▶ **Data shown**:
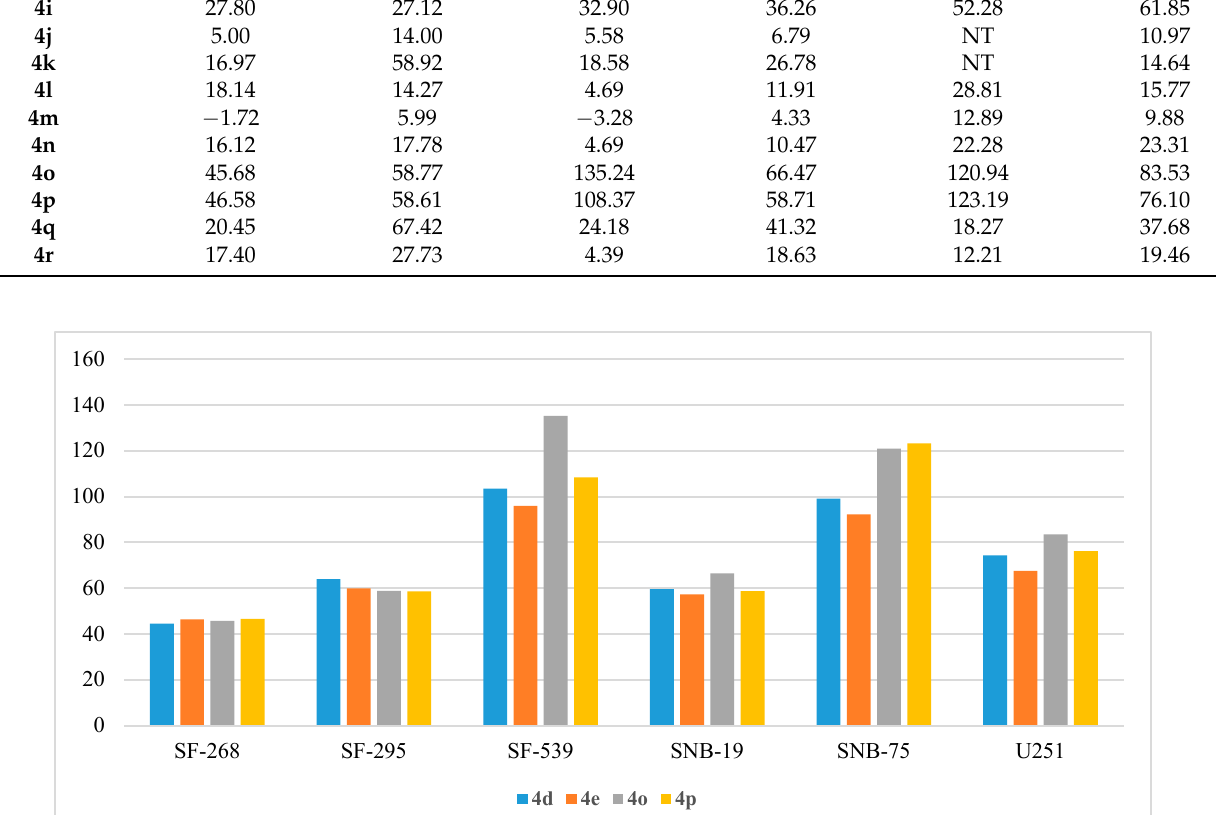
Figure 8. Anti-proliferative activities (% GI) of compounds 4d , 4e , 4o , and 4p against CNS cancer cell lines.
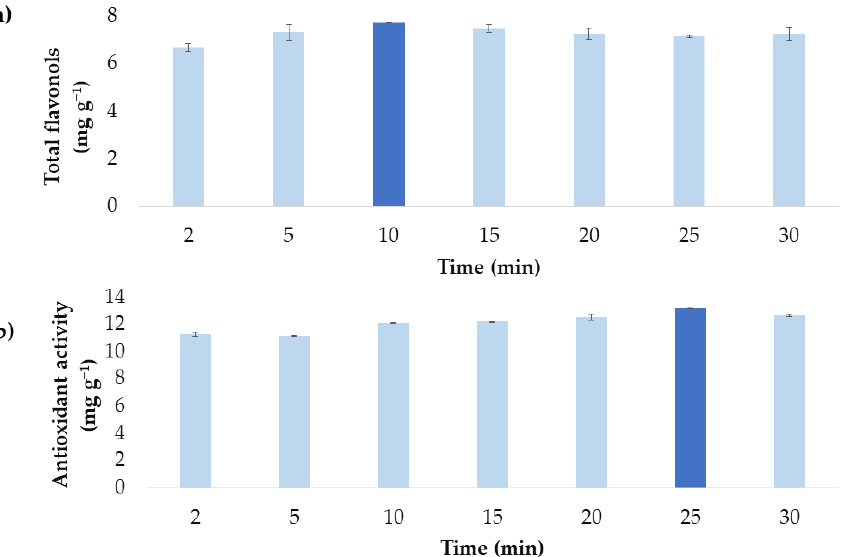
Figure 7. Effect of the extraction times on each optimized MAE method: ( a ) optimized MAE method for the maximum extraction of total flavonols and ( b ) optimized MAE method for extracts with maximum antioxidant activity. Each extraction time was used in three tests (mean ± SD) and the statically significant differences between the times according to Tukey’s test are indicated by the different letters over the corresponding column.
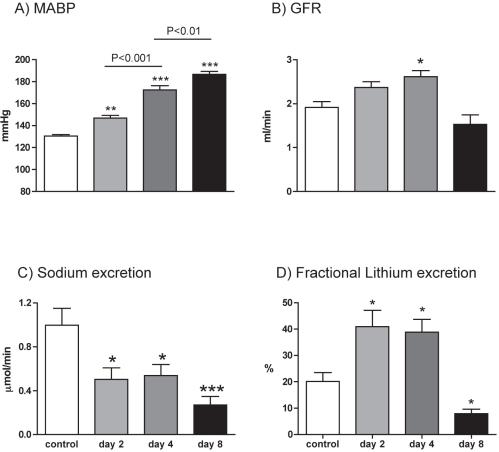
Renal function in anaethetized rats.A) mean arterial blood pressure (MABP); B) glomerular filtration rate (GFR); C) urinary sodium excretion and D) the fractional excretion of lithium. Measurements were made in cyp1a1-Ren2 transgenic rats, on either day 2 (n = 9), 4 (n = 9) or 8 (n = 9) in the induction regimen. Non-induced rats (n = 8) served as control. Data are mean ± SE. Statistical comparisons were made using ANOVA with Bonferroni post-test. ***P<0.001, **P<0.01, *P<0.05 versus the control group.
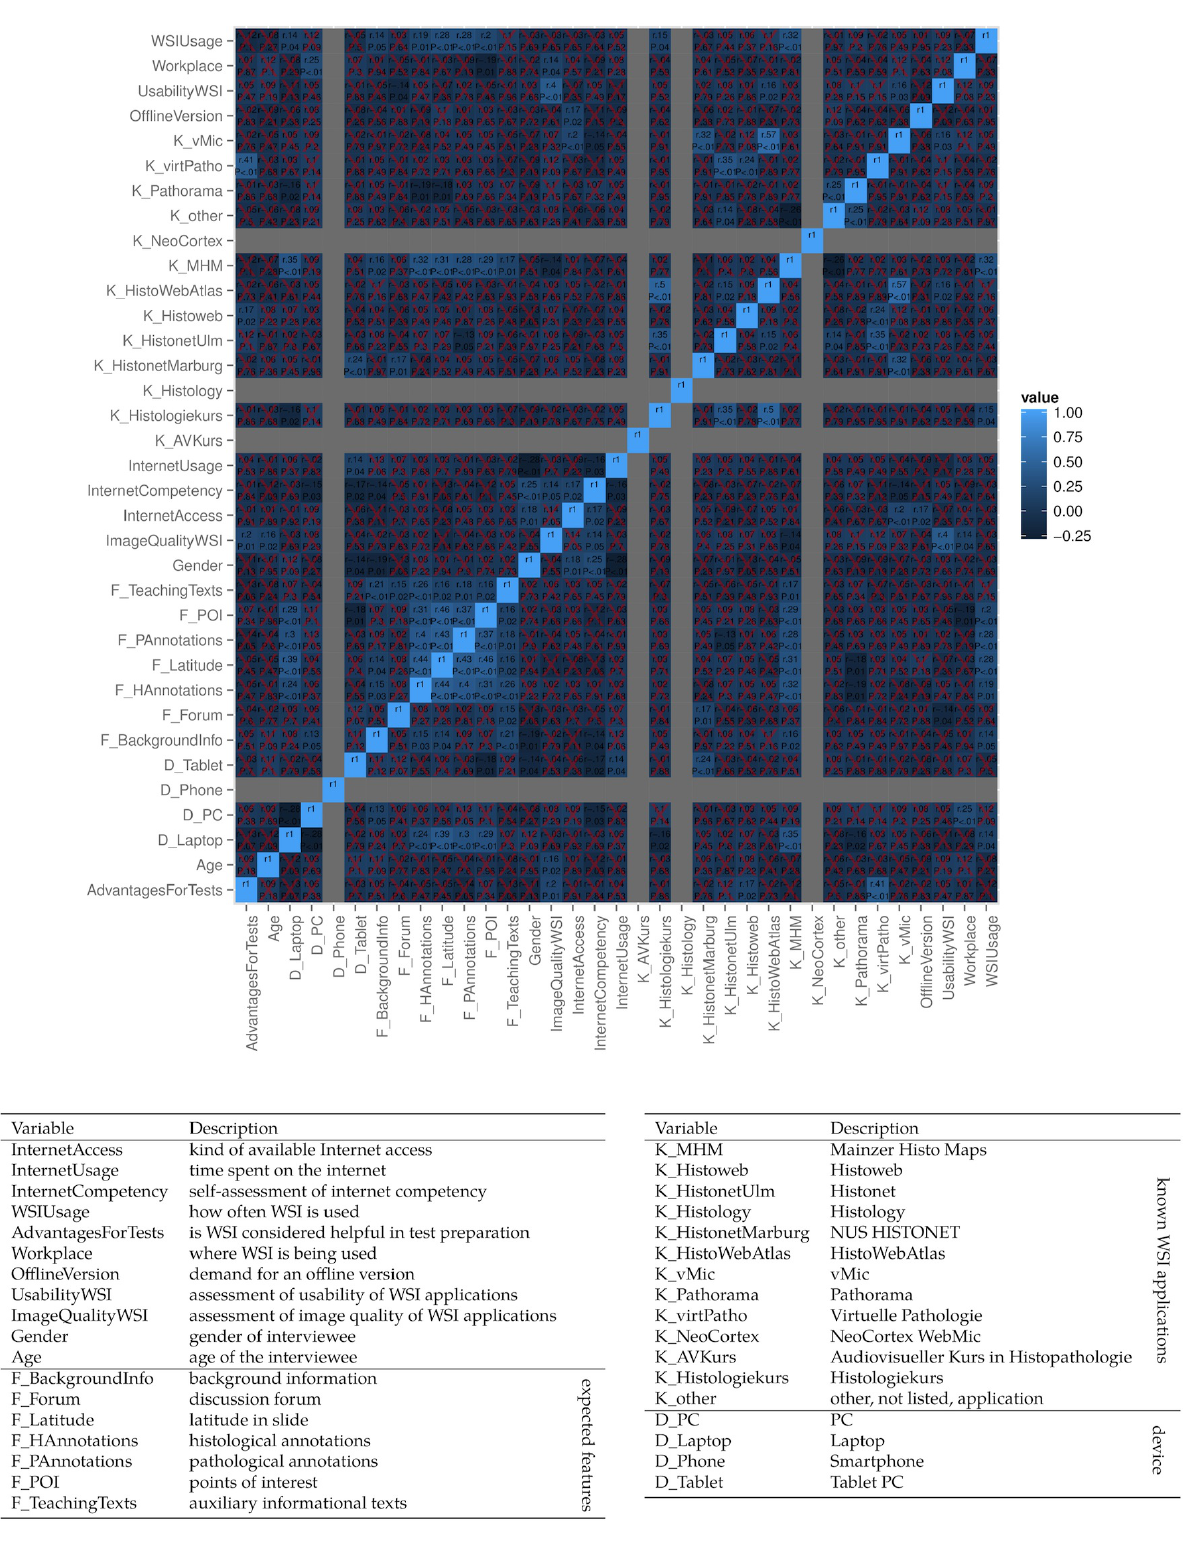
Figure 4. Spearman rank correlation coefficient heat map of the questionnaire items. Each rectangle contains the correlation coefficient in the upper half and the corresponding P value in the lower half, if applicable. A red cross marks individual P values where P <.05. The color of each rectangle indicates the value of the correlation coefficient. The legend below the heat map provides a concise description for each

▶ **What this task involves**: All lines from the listing above that include "Figure" should be shown.

▶ **Solution below**:
Figure 8. Anti-proliferative activities (% GI) of compounds 4d , 4e , 4o , and 4p against CNS cancer cell lines.
Figure 7. Effect of the extraction times on each optimized MAE method: ( a ) optimized MAE method for the maximum extraction of total flavonols and ( b ) optimized MAE method for extracts with maximum antioxidant activity. Each extraction time was used in three tests (mean ± SD) and the statically significant differences between the times according to Tukey’s test are indicated by the different letters over the corresponding column.
Figure 4. Spearman rank correlation coefficient heat map of the questionnaire items. Each rectangle contains the correlation coefficient in the upper half and the corresponding P value in the lower half, if applicable. A red cross marks individual P values where P <.05. The color of each rectangle indicates the value of the correlation coefficient. The legend below the heat map provides a concise description for each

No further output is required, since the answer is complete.